• What is expected
Transcribe exactly everything in the data below from the line containing "staining of adenocarcinoma" down to the line containing "immunohistochemistry micrograph of", both lines included and nothing further.

• Material for this exercise
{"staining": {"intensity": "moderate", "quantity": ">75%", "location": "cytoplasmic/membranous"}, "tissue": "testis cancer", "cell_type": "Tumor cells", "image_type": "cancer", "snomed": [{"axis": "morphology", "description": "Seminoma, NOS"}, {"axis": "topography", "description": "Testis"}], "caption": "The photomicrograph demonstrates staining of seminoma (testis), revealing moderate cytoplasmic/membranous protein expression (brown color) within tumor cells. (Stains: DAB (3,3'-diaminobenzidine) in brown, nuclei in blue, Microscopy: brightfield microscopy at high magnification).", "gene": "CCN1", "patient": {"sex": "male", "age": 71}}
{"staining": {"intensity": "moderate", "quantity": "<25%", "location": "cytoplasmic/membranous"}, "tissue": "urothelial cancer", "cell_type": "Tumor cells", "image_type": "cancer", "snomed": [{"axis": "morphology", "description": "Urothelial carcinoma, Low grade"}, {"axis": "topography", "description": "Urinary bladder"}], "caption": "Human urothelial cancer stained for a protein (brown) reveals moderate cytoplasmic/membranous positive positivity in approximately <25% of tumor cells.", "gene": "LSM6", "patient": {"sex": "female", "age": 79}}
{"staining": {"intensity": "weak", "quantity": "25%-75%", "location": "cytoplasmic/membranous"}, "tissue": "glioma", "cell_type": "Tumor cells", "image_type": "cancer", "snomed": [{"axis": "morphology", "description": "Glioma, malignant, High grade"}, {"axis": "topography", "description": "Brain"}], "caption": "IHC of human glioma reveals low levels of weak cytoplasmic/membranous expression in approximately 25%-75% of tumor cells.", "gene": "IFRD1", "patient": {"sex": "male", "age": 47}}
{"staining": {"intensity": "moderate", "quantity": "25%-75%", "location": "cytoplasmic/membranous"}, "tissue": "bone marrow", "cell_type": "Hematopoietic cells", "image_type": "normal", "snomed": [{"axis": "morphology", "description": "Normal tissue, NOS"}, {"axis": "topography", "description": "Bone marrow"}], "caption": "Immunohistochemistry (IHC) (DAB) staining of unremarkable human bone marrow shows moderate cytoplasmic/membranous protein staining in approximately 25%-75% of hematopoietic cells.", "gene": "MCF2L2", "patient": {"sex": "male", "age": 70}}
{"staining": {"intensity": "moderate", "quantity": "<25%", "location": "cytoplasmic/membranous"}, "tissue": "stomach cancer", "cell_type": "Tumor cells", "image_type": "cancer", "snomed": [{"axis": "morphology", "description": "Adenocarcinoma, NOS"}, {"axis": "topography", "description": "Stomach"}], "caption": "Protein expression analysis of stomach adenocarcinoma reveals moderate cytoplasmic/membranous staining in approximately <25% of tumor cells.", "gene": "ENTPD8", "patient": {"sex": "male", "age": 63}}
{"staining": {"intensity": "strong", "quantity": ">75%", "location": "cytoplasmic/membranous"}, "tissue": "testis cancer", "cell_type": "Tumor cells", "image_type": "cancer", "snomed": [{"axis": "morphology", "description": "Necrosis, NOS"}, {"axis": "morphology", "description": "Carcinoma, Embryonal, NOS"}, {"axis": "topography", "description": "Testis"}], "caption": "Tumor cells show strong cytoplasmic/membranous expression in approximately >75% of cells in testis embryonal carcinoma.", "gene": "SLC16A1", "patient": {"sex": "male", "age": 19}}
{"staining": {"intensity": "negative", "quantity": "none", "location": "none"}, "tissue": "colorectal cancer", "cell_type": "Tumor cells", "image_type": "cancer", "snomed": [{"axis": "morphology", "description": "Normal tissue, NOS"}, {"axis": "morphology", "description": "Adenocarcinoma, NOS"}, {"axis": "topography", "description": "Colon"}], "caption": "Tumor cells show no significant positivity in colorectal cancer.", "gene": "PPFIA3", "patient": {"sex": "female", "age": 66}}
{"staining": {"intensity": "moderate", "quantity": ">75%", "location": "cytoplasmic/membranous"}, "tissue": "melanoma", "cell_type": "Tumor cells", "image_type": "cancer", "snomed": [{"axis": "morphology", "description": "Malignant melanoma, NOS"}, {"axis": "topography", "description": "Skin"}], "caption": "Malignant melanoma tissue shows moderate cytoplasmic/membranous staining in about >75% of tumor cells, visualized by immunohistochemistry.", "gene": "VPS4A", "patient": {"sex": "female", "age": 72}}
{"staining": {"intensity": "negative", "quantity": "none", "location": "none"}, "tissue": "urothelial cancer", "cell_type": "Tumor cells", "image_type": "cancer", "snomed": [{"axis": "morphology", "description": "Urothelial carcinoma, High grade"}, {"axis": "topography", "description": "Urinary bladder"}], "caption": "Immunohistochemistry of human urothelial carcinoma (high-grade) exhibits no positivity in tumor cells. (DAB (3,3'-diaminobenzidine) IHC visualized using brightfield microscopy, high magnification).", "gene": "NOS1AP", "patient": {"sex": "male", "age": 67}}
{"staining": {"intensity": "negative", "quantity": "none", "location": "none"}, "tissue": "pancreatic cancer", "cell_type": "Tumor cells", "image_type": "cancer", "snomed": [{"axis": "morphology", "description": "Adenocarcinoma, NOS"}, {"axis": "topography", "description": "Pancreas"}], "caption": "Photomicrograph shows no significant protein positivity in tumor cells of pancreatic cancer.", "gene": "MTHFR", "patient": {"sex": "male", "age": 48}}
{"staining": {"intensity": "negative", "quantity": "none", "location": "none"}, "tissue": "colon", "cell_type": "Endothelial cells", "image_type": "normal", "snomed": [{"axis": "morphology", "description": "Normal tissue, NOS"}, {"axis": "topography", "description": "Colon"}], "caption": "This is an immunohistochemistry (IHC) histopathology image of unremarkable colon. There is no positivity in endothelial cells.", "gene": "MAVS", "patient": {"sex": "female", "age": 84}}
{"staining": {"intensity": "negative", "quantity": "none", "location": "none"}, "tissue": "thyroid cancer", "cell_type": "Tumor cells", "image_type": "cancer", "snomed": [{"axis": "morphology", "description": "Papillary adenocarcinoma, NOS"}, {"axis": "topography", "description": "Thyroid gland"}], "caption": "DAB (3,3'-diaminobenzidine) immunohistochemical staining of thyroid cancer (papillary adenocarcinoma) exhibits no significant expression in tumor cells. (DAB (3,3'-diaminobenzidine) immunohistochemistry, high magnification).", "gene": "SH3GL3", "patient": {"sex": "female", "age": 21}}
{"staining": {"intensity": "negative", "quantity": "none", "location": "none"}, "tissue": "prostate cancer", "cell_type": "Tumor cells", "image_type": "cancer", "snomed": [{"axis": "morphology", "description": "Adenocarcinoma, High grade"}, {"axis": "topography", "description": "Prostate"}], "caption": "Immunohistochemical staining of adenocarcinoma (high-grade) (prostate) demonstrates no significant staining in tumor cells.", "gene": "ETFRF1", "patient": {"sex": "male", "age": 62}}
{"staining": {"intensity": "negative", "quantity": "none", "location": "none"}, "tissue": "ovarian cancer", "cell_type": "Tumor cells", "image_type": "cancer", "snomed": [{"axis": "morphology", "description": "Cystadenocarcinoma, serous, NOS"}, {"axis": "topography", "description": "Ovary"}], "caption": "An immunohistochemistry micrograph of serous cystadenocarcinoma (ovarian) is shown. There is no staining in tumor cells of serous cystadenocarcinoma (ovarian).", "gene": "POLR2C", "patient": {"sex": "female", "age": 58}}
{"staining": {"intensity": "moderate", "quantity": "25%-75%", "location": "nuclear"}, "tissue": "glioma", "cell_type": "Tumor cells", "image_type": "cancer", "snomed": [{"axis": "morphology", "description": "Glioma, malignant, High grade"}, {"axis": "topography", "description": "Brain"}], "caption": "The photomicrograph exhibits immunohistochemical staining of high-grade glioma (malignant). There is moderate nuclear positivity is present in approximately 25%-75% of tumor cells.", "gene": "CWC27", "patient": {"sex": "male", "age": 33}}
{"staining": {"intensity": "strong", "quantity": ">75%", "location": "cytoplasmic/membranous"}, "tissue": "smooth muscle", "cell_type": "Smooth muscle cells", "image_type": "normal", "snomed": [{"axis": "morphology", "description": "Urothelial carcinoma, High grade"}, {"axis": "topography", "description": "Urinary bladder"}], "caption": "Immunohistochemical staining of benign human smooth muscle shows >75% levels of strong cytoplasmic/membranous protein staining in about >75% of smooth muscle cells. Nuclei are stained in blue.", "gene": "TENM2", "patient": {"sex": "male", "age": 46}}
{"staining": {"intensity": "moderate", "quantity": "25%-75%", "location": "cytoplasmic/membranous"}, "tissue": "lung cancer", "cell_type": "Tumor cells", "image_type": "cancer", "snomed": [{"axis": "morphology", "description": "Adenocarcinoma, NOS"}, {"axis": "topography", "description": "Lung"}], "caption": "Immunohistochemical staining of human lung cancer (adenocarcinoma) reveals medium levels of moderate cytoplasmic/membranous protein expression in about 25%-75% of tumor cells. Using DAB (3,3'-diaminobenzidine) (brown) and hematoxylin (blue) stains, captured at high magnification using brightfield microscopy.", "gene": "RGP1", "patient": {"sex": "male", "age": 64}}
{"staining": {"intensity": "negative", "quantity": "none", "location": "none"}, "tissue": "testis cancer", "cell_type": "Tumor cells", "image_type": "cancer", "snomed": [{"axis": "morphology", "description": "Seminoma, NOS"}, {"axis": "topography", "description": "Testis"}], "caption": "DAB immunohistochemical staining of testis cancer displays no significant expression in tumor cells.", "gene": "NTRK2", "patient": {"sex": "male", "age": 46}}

• Task result
{"staining": {"intensity": "negative", "quantity": "none", "location": "none"}, "tissue": "prostate cancer", "cell_type": "Tumor cells", "image_type": "cancer", "snomed": [{"axis": "morphology", "description": "Adenocarcinoma, High grade"}, {"axis": "topography", "description": "Prostate"}], "caption": "Immunohistochemical staining of adenocarcinoma (high-grade) (prostate) demonstrates no significant staining in tumor cells.", "gene": "ETFRF1", "patient": {"sex": "male", "age": 62}}
{"staining": {"intensity": "negative", "quantity": "none", "location": "none"}, "tissue": "ovarian cancer", "cell_type": "Tumor cells", "image_type": "cancer", "snomed": [{"axis": "morphology", "description": "Cystadenocarcinoma, serous, NOS"}, {"axis": "topography", "description": "Ovary"}], "caption": "An immunohistochemistry micrograph of serous cystadenocarcinoma (ovarian) is shown. There is no staining in tumor cells of serous cystadenocarcinoma (ovarian).", "gene": "POLR2C", "patient": {"sex": "female", "age": 58}}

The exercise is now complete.